Given request 1. In the passage on fiction, what do readers expect an essay to do?

We talked about “literature” and “novels”.

- Booktalk divides reading into fiction and non-fiction (useful distinction).
I suppose bookshops may use that distinction too?

In France the one big bookshop , FNAC, goes into subcategories immediately, such as: French literature, foreign literature, history...

- Is “fiction” more a word of the English language?
- Is it a term which is used recently to include recreational reading (and now we sometimes hear of “literary fiction”) ? ]


Fiction: The Story And The Moral
Fiction is subjective and evocative. It is "made up," and indirect in its communication.*

[* This is perhaps what had attracted my attention in Wicked: did Maguire perhaps give those quotations in too direct a way, that could be then then taken straight out of the novel and discussed in the real world without the context of the novel?
I only checked one example, about hot anger and cold anger, and, no, author not guilty there (!), it had been brought about very naturally in the flow of the dialogue.]


A work of fiction may evoke:
• the thrill of imagining impossible or unavailable experiences
• intrigue with playing out "what if" or" if only" scenarios
• feelings and perceptions of another historical period, or simply observations on the human condition

We thus read fiction not to gain new information so much as to experience the ideas and feelings a story inspires within us.

Readers have different expectations from fiction and nonfiction. Proof is a major issue with nonfiction; emotional involvement is a major issue with fiction.* We expect a story (fiction) to grab us, an essay (nonfiction) to convince us. We will suspend belief when reading a romance novel or science fiction, but demand reason and evidence from nonfiction.
[* True in this context, but I think my professors, if asked, might have said that emotional involvement was associated with poetry, and we probably conducted lit class a little like philosophy classes).


Fiction is, by definition, subjective. A novel, story, drama, or poem is the expression of an author's imagination. The characters and situations are "made up." Readers expect fiction to reflect the real world; they do not expect it to portray the real world.*

[* Could there be something in this?]

.
Fiction is Evocative: Images and Symbols
Fiction conveys meaning indirectly (other than, of course, through morals at the ends of fables*).

Recorded data
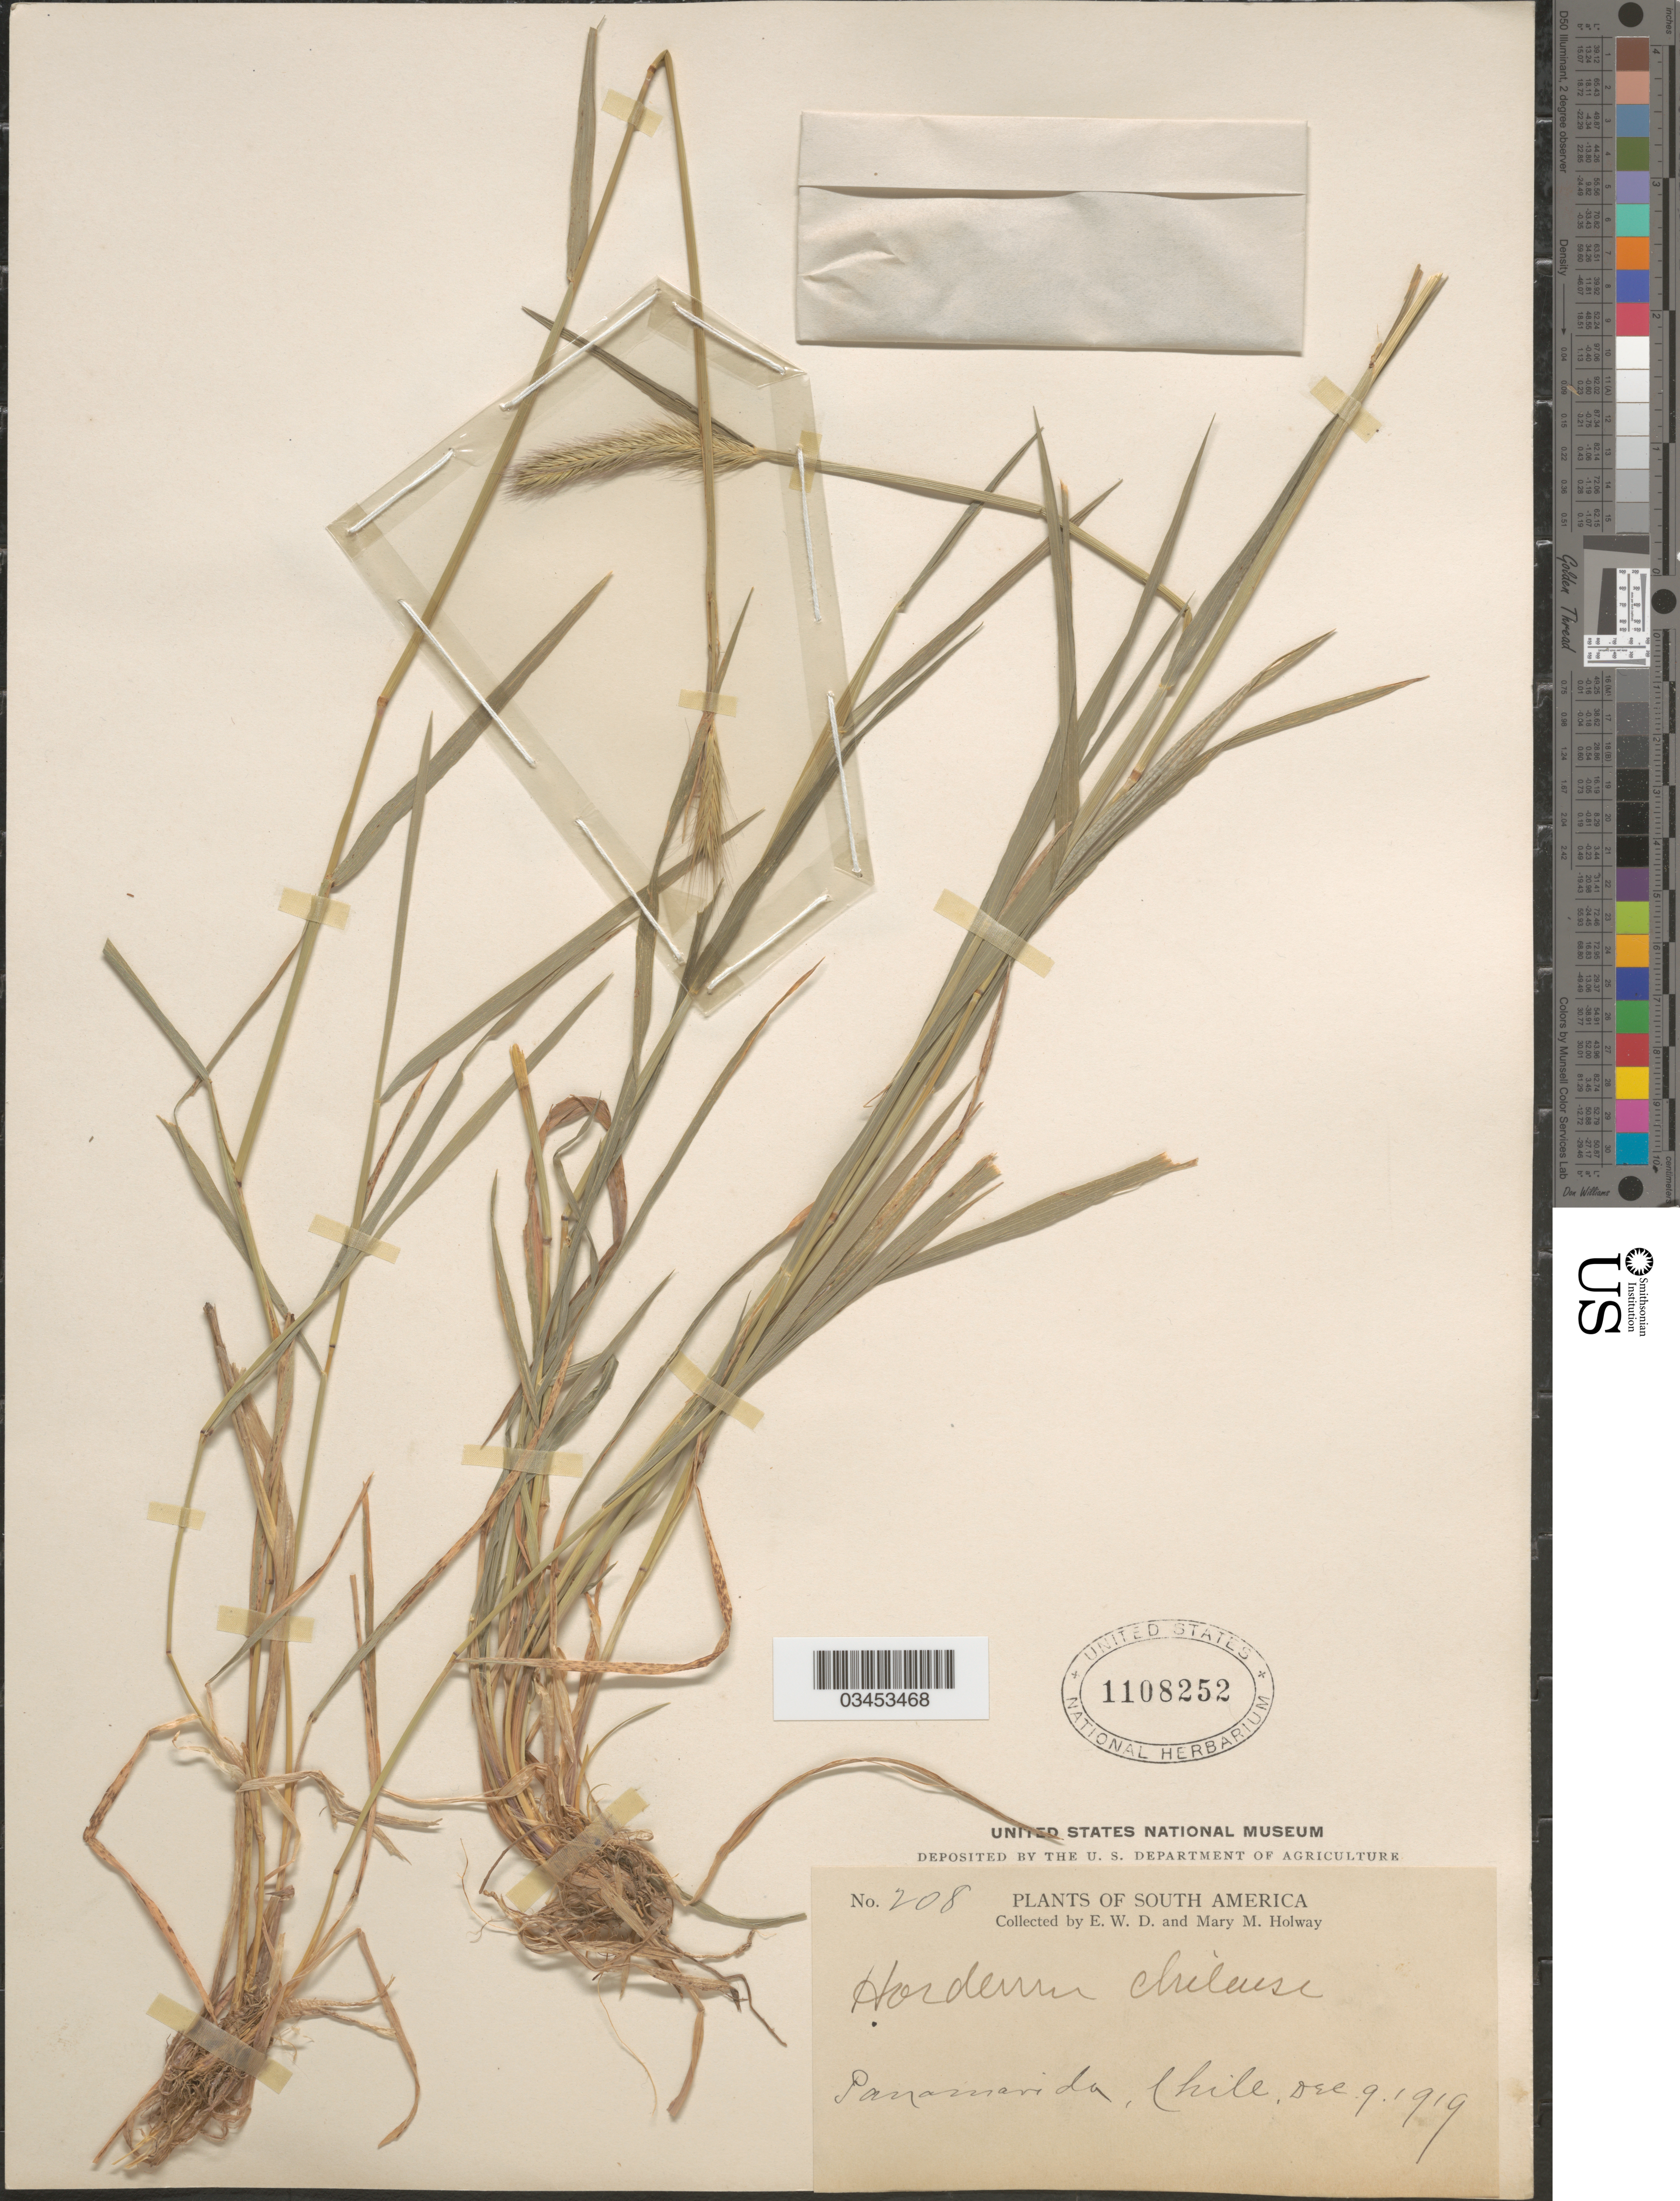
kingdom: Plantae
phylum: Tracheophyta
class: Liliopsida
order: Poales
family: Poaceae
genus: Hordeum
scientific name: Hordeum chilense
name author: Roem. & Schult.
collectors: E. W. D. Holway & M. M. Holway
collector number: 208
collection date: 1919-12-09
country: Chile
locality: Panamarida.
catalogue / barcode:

Given request 2. Recast the records above as a numbered list with no blank lines, and omit the picture from your answer.

Exercise answer 1. They expect an essay to convince them.

Exercise answer 2.
1. kingdom: Plantae
2. phylum: Tracheophyta
3. class: Liliopsida
4. order: Poales
5. family: Poaceae
6. genus: Hordeum
7. scientific name: Hordeum chilense
8. name author: Roem. & Schult.
9. collectors: E. W. D. Holway & M. M. Holway
10. collector number: 208
11. collection date: 1919-12-09
12. country: Chile
13. locality: Panamarida.
14. catalogue / barcode:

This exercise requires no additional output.